Tasks to carry out ::
[A] Answer these three questions about the text on authentication methods for electronic resources, one answer per line, marked as the questions are.
(i) With what stem do the IP numbers for the Barr Smith Library's public machines begin?
(ii) What does the text name as the major drawback of the login method?
(iii) For the Referrer URL method, what does this library use from its library system to authenticate its users?
[B] Write a continuation of the text on authentication methods for electronic resources, beginning after its final sentence.

Text segment ::
┄┄┄┄┄┄┄┄┄┄┄┄┄┄┄┄┄┄┄┄
This paper presents an overview of the current options for access to electronic resources.
Authentication methods
Several methods are available to providers for authenticating access to a resource:
IP number (location)
The most common method of authentication is to limit access to machines within a particular range of IP numbers - effectively, this is limiting access to a given location (e.g. "within the University"). Each machine connected to the Internet has a unique number, the IP number, which defines its location within the Internet. Within a particular network, for example within the Library, IP numbers will be grouped together, with all IP numbers starting with the same stem. In the case of the Barr Smith Library, we have two networks, one for staff and one for public machines. The IP numbers for public machines all begin with the stem 129.127.206. - with a final number uniquely identifying each individual machine. Thus a resource could be restricted to just the machines in our public network by specifying an IP range as 129.127.206.* (the asterisk indicating "all").
This method is easily implemented using standard Web server tools, and can provide transparent authentication to large communities. The major drawback is that it restricts access to a particular location, and cannot permit access to users outside of the defined network (such as dial in users).
Login (ID/password)
The second very common method of authentication is by requiring a login, whereby the user is required to enter a valid ID and password before being allowed further access. There are two basic ways in which the login process might be implemented. The first uses an HTML form for login and CGI scripting to validate the ID/password; once validated, the script will then typically refer on to additional scripts to provide content. The second way uses the Web server built in authentication options to present a login dialog to the user; after successful validation, the user is allowed access to a set of otherwise restricted web pages.
The second method is very simple to implement, requiring no CGI scripting, but lacks flexibility. The first method, because it is scripted, provides a far greater degree of flexibility and can thus be tailored to suit an endless variety of needs. This method is sometimes coupled with JavaScript and other methodologies to provide even greater control.
The major drawback with this method is the need to distribute login details to (potentially) large numbers of users. This is an administrative burden, particularly when passwords change, or when the user community changes (as it does with student populations).
Referrer URL
A third option, not much used yet but with some potential, is known as Referrer URL. In this method, the resource provider accepts as valid any connection originating from a known web page, the Referrer URL. (The HTTP protocol provides for request headers to include the location of the page containing the link being requested.) If the referring page is certified to the provider as being only available to valid users, then the provider can accept any connection originating from that page, secure in the knowledge that the user has already been authorized by the subscribing institution.
Thus the onus for authentication is placed with the subscriber rather than the provider. This is a good solution in so far as it may be easier for the subscriber to provide strong authentication for its users, using existing authentication schemes. For example, this library uses the barcode and PIN from its library system. Use of LDAP would also be possible as this is already in place for email access.
The major drawback with this method is that it is not yet widely accepted. A less important drawback is the need for the user to pass through an extra web page (the referring page) in order to gain access.
┄┄┄┄┄┄┄┄┄┄┄┄┄┄┄┄┄┄┄┄
Data listing ::

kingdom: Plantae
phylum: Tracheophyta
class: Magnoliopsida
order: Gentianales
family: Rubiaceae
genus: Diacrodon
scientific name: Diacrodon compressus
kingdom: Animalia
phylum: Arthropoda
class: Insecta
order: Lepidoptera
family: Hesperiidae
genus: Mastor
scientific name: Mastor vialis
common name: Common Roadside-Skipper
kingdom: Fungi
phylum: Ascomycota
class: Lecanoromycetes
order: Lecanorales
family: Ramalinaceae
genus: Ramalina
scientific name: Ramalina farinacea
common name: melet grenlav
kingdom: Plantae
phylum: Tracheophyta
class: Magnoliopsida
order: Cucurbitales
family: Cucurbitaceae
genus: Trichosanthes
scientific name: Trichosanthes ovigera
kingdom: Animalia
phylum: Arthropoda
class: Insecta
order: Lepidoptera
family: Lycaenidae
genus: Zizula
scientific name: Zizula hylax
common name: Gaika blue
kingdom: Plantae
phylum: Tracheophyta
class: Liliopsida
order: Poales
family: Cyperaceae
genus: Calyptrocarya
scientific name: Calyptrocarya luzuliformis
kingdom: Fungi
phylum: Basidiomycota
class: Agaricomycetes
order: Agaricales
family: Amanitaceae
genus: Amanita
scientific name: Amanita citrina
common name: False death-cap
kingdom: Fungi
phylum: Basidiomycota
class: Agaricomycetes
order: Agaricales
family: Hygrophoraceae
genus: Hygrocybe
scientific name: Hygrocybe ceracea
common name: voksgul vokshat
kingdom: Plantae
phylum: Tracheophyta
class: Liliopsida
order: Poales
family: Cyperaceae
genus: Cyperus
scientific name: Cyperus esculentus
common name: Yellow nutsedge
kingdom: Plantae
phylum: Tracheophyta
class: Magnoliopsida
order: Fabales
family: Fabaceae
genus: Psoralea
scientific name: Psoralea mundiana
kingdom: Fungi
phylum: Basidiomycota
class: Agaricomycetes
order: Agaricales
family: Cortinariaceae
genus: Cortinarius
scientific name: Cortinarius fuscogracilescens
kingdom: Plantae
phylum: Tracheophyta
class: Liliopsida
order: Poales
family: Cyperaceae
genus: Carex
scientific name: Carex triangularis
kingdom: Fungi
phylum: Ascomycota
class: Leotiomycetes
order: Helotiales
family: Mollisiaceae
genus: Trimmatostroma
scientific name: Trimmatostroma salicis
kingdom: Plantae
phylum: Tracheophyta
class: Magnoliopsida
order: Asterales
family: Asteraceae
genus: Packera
┄┄┄┄┄┄┄┄┄┄┄┄┄┄┄┄┄┄┄┄
Answers for this exercise ::
[A]
(i) 129.127.206.
(ii) The need to distribute login details to (potentially) large numbers of users.
(iii) The barcode and PIN.

[B]
Types of users
For this library, we may divide users (in terms of access) into three types, each with unique problems to be solved:
- In-house users: those accessing resources from public workstations within the library.
- Local: those accessing resources from outside the Library, but within the University network, such as academic staff from their own office.
- Remote: those accessing resources from outside of the University network.
Of these three categories, the easiest to deal with are "local" users, since they are generally easily authenticated by IP number, and thus require no special treatment when that method is used by the provider. Where authentication is by login, local users generate an administrative burden in so far as login details must be distributed and records maintained.
Remote users are more difficult. If the provider uses IP authentication only, then remote users are effectively excluded, since it would be impossible to define IP ranges to cover all the possible ISP accounts which remote users might use. If the provider offers authentication by login, remote access becomes possible, but again the library is faced with the burdens already discussed for that method.
In-house use has additional challenges, in so far as the library is open to the public. Ideally, access through in-house public workstations would be authenticated locally, before allowing access to remote resources (which would then most likely be authenticated by IP). In practice, this is difficult, due to the nature of the PC, which is designed to be "personal" rather than "shared".
Putting the pieces together: Solutions
Experience so far suggests that there is no single, easy solution to all of the above scenarios, and a mix of solutions is therefore necessary.
Scripted logins
Where authentication is by login, it is sometimes possible to hide the login details from the user by scripting the login process locally. Access to the local (cgi) script can be authenticated by the local web server (using either IP or login). This approach has been used successfully with FirstSearch and some other databases.
Unfortunately, some providers use non-standard login methodologies which preclude local scripting. Providers for whom scripting has not proven possible include ABIX, Cochrane and IHS.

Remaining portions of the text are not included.